In its tests of six standing desks, Consumer Reports found that the biggest differences are in how low a desk can go (important for us short-statured folks), ease of assembly, and controls.
Except for the Ikea Bekant standing desk, all the models we evaluated have a memory feature that can automatically adjust the desks to the heights you set. We also looked at two desks with interval timers that prompt users to switch positions. These can all be useful features, but some controllers were much simpler to use than others.
A standing desk won’t magically fix poor posture or help you lose weight, but it can offer health benefits.

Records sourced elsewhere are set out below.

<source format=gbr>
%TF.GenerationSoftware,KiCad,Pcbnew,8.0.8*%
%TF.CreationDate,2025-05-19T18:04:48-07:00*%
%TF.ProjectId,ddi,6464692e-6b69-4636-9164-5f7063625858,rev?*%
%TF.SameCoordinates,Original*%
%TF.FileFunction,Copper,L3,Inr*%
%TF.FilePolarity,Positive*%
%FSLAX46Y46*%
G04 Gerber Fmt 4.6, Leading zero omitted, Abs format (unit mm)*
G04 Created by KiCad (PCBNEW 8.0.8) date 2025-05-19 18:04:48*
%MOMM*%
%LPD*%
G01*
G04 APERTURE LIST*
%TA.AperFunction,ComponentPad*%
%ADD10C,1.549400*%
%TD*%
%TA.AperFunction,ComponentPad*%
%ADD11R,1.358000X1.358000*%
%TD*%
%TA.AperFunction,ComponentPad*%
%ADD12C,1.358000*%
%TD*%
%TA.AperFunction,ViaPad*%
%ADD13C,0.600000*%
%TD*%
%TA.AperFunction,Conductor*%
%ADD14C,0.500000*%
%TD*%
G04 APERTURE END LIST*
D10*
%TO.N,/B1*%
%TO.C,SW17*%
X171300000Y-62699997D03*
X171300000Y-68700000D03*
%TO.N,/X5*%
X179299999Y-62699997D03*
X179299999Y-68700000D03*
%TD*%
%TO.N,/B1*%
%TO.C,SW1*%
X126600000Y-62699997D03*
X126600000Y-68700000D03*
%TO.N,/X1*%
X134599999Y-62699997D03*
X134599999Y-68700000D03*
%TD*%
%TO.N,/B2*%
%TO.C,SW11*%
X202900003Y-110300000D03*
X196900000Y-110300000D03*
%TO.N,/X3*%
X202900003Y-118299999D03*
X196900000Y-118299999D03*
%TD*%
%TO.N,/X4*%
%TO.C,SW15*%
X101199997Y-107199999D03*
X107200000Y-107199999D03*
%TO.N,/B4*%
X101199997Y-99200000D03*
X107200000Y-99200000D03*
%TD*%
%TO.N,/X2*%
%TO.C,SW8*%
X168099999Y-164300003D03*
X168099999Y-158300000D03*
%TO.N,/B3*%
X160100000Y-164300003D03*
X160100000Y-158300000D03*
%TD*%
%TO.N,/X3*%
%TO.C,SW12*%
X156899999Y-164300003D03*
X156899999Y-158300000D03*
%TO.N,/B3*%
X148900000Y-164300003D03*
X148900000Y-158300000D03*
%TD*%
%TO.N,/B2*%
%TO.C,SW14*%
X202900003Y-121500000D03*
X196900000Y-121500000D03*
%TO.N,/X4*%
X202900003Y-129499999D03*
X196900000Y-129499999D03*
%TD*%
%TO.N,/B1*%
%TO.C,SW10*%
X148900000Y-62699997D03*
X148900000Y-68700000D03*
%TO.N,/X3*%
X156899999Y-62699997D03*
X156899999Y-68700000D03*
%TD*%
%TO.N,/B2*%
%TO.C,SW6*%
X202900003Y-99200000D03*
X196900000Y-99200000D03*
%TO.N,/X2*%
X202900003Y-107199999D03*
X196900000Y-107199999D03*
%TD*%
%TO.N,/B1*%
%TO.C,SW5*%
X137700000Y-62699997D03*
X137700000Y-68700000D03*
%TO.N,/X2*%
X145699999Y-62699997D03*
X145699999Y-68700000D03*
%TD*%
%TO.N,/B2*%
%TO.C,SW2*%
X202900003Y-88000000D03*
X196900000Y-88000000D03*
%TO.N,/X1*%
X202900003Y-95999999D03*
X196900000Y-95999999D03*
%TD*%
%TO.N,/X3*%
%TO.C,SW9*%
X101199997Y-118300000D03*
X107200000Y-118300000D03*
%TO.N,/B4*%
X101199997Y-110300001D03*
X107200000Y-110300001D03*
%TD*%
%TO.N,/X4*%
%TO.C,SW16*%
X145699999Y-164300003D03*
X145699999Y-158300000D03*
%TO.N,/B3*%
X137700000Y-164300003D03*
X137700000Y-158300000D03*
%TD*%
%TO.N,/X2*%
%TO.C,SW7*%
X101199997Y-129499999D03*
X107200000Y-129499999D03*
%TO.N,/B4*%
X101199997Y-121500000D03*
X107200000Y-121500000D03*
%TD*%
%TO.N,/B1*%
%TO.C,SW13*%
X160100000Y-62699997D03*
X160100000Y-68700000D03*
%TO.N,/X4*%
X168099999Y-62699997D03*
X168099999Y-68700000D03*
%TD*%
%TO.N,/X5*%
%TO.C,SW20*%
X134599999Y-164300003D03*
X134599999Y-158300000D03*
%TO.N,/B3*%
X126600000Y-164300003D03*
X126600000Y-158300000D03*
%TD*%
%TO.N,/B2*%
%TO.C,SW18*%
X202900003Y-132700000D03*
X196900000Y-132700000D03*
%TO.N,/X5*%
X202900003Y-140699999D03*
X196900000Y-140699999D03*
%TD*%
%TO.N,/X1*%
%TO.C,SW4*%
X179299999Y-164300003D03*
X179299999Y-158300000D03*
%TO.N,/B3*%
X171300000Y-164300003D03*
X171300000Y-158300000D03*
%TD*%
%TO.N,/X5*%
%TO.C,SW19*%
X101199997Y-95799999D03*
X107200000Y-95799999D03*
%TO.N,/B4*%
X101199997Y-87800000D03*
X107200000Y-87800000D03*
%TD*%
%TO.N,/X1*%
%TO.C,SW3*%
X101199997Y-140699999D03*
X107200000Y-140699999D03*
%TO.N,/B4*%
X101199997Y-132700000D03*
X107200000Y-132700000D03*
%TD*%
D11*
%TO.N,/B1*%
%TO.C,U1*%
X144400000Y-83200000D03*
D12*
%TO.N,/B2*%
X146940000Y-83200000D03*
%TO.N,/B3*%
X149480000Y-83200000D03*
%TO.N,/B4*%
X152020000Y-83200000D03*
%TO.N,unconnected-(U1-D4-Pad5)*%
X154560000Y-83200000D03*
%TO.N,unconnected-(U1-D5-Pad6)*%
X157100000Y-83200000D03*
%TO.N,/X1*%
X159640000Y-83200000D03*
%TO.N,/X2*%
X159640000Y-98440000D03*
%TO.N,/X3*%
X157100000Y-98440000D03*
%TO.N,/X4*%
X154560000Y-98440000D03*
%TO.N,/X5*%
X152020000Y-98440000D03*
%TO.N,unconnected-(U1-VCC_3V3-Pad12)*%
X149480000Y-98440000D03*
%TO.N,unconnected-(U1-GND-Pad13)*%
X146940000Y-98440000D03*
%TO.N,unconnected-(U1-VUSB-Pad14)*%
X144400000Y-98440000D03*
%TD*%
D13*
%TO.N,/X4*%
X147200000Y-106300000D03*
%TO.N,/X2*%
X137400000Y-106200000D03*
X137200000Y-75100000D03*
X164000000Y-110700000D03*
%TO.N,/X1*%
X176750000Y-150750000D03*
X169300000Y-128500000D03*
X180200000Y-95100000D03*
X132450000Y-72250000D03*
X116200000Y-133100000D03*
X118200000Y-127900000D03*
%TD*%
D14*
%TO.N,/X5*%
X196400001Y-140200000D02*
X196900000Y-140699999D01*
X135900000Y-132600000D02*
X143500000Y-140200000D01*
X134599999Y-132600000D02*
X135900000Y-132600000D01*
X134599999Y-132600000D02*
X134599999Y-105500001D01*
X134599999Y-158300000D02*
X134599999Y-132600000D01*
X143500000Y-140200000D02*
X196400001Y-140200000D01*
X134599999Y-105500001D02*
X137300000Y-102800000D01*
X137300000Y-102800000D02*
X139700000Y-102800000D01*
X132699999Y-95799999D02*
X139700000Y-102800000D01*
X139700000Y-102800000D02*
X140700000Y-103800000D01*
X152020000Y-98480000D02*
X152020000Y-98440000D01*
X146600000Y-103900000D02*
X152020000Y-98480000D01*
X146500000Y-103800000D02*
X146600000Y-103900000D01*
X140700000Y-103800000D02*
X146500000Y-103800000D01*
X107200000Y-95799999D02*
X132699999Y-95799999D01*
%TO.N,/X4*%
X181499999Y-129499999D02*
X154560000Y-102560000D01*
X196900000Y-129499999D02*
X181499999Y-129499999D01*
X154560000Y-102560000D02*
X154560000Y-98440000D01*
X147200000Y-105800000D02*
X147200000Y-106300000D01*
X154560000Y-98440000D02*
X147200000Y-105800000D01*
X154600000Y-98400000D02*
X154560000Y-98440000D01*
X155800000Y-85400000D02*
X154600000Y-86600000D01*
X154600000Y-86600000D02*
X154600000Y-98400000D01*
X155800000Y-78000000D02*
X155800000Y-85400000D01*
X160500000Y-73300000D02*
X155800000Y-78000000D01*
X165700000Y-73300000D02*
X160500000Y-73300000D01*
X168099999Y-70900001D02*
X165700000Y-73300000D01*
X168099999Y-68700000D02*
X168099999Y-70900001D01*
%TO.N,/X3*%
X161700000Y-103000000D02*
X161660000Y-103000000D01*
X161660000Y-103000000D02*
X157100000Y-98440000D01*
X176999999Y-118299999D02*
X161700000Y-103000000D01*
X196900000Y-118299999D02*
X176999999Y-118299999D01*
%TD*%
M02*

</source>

“The primary ergonomic benefit of a standing desk (also called a sit-stand desk) is the ability to move throughout the day,” says Dana Keester, an ergonomics expert in CR’s Consumer Experience & Usability Research group, who led our evaluation. “Incorporating regular movement and postural changes throughout the day increases blood circulation and allows you to activate different muscle groups.”
You can even use a standing desk with some treadmills and exercise bikes.
While you’re sitting, a height-adjustable standing desk can also provide a more ergonomic and comfortable work surface than many fixed-height desks, which are too high for shorter users. Just like with a great office chair, adjustability is critical.
Other than the Ikea Bekant, all the desks we evaluated included a collision-avoidance feature, which is supposed to make the desktop retract if it collides with something. Our interest in this feature was sparked when a desk with collision avoidance pressed down on one participant’s lap hard enough to be painful and make the desk tilt back on its rear legs. He had to scramble to find the right button to raise the desk back up and relieve the pressure.
We didn’t score the desks on this feature, but we did spend time in the lab investigating how it works. The desks exerted anywhere from about 40 pounds to 80 pounds of force before retracting, depending on the model and the procedure we used in each of the trials we ran. Several desks have controls that are supposed to let you adjust the sensitivity. We tested the desks using the maximum sensitivity available.
One other note on safety: We declined to evaluate certain models we bought because they used an exposed driveshaft to raise and lower the desktop. If you’re shopping online, desks that use a driveshaft will usually say they have a single motor. But it’s often not clear whether the driveshaft is covered to prevent shoelaces, a child’s fingers, fabric from a skirt, or anything else from getting caught as it rotates. Desks with two motors, one on each side of the desk, don’t need a driveshaft.
Ashita Kapoor, CR’s associate director for product safety says: “After installation and assembly of your standing desk, if you notice any exposed components, make sure no obstacles are in the desk’s path.” As with all electric height-adjustable desks, you want to make sure children and pets are away from it during operation.